Friday, May 27, 2011

Opelika Observer Staff Editorial - 5/27: A 'Dear OHS' for a new generation

“Dear OHS, you are the school for me.” So reads the opening of Opelika’s beloved alma mater, a song all true Bulldogs know.

These days, however, OHS may not be so dear.

Plumbing and electrical problems abound.

Heating and air conditioning is sporadic and temperatures can fluctuate by 10 degrees from one classroom to the next.

Carpets are worn, faded and stained beyond recognition of their original colors.

School officials chase leaks all over the school, but some classrooms have been forced to succumb to buckets.

Ceiling tiles are missing, walls have holes and some of these things can’t be fixed or replaced - they don’t make the parts any more.

OHS may be dear to a great many of us, but the school is almost 40 years old now and it needs to be fixed.

The current facilities cannot continue to support the class sizes and student population we currently have.

Our school board has been an excellent steward of the monies given to it, making repairs and upgrades only when absolutely necessary, preparing for the day when a new school would need to be built.

We have now fallen behind with where we should be. It is time to rethink our plan to maintain and sustain, and push past toward growth and progress.

As a casual observer, you may not notice the current state of our high school.

The school’s black metal facade sits proudly facing Lafayette Parkway. The Opelika Center for the Performing Arts, the crown jewel of the arts in Opelika, stands tall for all to see.

However, those facades are just that - facades. Beneath that exterior is a rapidly rotting core.

The parts that have been built around that core, OPAC, the choral and band rooms, the foreign language hall and new gymnasium, all look great, designed to match the shell of the original school.

Take the time to actually stop by and see what is inside of that building, though. If you could see the holes in the ceilings, the age in the walls, you can see what monumental problems the school is facing.

Our kids have soldiered through, holding their heads high and continuing to try to maintain standards of excellence in spite of the decay around them.

What does it do to a child’s sense of pride to have water dripping around them in their classrooms?

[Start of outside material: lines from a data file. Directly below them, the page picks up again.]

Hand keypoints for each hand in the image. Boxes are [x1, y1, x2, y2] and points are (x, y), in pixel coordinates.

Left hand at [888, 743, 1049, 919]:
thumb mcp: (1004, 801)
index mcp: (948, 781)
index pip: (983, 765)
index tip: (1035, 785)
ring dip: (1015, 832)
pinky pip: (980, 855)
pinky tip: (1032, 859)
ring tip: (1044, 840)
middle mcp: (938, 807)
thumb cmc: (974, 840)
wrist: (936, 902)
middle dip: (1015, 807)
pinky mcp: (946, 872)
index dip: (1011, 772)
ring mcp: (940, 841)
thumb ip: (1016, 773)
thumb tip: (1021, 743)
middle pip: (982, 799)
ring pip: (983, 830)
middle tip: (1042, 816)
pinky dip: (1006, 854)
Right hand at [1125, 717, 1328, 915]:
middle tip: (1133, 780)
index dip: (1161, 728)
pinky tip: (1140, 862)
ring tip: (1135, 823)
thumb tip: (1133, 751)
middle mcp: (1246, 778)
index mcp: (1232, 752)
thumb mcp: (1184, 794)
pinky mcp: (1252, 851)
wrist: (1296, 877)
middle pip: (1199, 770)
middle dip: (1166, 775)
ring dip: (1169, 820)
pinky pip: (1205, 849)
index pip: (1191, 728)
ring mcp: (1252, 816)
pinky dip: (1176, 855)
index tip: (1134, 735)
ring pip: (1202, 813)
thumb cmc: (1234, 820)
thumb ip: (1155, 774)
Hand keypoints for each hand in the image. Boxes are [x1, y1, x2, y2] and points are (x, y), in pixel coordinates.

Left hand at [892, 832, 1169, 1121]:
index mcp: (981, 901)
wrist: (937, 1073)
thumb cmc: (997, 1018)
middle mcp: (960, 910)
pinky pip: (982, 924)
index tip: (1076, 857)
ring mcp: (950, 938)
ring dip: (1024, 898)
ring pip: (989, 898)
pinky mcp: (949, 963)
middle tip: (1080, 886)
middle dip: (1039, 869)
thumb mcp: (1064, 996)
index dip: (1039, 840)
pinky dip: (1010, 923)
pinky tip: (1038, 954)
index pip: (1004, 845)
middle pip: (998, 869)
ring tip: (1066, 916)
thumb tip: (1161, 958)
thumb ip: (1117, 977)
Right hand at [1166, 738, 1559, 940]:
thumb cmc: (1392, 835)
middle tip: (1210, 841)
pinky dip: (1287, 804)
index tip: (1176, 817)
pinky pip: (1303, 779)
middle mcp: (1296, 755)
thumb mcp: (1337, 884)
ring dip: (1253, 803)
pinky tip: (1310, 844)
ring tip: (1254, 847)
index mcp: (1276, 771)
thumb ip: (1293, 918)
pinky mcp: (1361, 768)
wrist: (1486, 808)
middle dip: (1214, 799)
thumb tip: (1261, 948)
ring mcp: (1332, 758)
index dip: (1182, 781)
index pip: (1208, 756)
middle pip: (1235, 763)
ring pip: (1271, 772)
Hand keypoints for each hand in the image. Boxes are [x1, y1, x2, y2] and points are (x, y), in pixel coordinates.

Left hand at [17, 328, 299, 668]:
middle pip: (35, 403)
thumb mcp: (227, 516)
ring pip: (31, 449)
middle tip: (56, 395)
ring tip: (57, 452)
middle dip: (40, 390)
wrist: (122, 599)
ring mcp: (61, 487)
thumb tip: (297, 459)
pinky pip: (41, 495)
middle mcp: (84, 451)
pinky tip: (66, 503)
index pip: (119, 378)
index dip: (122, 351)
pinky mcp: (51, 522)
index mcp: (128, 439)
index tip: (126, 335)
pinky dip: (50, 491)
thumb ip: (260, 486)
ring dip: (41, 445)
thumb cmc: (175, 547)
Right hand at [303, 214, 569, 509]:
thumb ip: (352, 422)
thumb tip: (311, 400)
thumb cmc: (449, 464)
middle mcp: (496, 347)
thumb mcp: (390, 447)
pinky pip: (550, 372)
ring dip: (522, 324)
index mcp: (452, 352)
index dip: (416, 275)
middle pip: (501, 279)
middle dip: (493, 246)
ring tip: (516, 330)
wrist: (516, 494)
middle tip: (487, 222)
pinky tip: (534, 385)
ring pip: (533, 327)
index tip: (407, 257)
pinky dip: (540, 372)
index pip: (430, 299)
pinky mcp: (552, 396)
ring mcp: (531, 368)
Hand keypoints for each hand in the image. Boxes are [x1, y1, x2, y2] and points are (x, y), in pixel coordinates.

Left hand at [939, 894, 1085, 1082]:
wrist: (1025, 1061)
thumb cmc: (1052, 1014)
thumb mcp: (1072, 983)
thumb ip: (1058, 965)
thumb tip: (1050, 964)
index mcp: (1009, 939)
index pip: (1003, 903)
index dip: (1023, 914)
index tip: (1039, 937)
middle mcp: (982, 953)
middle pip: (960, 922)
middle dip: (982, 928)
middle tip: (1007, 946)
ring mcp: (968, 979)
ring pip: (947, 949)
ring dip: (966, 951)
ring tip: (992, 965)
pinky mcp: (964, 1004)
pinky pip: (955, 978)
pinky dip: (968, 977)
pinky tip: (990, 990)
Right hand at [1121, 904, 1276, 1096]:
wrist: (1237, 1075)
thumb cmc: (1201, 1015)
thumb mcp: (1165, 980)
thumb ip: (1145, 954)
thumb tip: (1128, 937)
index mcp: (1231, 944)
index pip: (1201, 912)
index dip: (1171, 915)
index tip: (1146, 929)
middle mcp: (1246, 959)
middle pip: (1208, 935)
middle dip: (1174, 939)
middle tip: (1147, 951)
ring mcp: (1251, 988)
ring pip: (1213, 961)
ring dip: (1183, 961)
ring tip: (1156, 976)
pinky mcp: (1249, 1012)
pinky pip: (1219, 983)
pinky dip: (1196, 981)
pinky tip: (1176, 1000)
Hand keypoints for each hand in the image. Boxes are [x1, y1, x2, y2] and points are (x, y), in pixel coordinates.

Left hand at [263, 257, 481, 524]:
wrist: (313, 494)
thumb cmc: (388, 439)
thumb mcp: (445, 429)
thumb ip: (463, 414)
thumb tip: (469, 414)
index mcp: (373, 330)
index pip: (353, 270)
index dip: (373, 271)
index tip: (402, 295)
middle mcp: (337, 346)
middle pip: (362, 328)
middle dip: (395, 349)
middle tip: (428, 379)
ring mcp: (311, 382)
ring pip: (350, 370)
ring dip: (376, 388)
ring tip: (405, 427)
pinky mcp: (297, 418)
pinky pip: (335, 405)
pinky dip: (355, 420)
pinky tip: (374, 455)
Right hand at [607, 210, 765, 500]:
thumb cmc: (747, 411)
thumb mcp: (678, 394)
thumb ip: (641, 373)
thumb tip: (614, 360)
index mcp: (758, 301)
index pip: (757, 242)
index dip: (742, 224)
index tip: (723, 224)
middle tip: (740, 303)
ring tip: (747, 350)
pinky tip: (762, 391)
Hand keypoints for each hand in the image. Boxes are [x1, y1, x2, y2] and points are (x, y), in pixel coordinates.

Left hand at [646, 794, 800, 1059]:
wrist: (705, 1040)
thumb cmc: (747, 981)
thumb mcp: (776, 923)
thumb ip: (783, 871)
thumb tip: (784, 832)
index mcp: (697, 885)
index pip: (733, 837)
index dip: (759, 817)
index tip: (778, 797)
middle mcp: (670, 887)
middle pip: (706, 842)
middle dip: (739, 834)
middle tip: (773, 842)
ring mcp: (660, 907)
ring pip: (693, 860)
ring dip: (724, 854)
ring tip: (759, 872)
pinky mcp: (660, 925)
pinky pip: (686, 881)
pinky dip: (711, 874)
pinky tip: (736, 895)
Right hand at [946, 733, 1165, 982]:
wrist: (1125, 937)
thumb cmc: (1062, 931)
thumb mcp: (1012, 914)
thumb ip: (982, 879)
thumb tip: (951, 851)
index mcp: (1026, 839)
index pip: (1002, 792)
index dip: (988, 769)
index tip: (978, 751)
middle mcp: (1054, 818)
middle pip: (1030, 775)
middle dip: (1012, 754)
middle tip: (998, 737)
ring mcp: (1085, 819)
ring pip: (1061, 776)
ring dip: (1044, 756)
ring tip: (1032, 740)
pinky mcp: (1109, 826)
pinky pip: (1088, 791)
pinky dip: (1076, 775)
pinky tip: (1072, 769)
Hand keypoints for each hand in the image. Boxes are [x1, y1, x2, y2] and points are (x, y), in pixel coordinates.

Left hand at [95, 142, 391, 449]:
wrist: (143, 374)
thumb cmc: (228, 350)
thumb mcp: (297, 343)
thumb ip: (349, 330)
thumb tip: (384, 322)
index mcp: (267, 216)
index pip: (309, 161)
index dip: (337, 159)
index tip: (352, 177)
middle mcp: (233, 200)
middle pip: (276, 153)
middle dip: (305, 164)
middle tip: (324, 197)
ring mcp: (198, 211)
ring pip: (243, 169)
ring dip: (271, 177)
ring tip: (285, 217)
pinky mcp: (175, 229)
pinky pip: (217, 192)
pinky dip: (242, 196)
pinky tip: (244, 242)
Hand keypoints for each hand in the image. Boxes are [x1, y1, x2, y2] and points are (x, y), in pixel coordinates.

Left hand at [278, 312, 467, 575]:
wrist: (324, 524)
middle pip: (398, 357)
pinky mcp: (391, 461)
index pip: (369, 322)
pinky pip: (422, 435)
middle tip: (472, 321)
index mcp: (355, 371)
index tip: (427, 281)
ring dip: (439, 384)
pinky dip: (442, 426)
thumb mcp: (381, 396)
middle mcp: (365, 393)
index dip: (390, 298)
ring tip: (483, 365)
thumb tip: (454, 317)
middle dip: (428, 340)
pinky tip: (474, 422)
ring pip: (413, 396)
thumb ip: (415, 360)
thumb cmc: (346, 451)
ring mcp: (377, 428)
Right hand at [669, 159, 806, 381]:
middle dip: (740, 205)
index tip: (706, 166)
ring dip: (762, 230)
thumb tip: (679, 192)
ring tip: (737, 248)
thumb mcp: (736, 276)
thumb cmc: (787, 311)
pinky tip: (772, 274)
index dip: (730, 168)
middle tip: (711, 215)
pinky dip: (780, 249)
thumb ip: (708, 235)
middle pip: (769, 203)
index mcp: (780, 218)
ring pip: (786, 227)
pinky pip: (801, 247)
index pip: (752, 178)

What do we say to a child when their classroom can’t use the document camera or the smart board because the electrical grid can’t support the wattage?

We are and always have been a great school system.

Opelika graduates go on to do great and wonderful things.

We win Academy Awards and Emmys.

We serve our country in our armed forces, rising through the ranks and occasionally giving that greatest of sacrifices in the name of one’s country.

We become doctors, lawyers and business executives.

We even leave the bounds of Earth and travel into space, going boldly into that final frontier.

Today’s kids need a primed and ready launching pad of their own, one that can stand up to the challenges and issues facing a 21st century world, so that they may go where no one has gone before.

The city council’s proposed sales tax increase can and will help pay for this project.

We know such a tax is regressive and could be problematic in these economic times, but our answer remains the same.

We all owe a life debt to the generations of Opelikans who came before us, the men and women who gave of themselves so that we, the future generations, would have better than what they had.

They paved our roads and built our schools, encouraging us to want more and have more.

We stand at a precipice, able to do for these kids what was done for us.

Are we going to stand up and allow these children to stand on our shoulders, letting them see further and reach their potential?

We must, in good conscience, help build that bridge to the future for the children of this town.

As those children go, so does the life and legacy of our town.

Giving up and now and doing something on the cheap will only harm us, and a generation of children may be washed down the drain of lowered expectations and broken dreams.

For the sake of our children, for the sake of those countless yet unborn generations that will come after, we must do this.

We want a “Dear OHS” once again, a school in which we can all take pride.

“To serve thee ever, forget thee never, our dear OHS,” the alma mater ends.

Our alma mater is calling, Opelikans. Answer it and give her aid in her hour of need.

Her need is our need.

We are all in this together, and something must be done.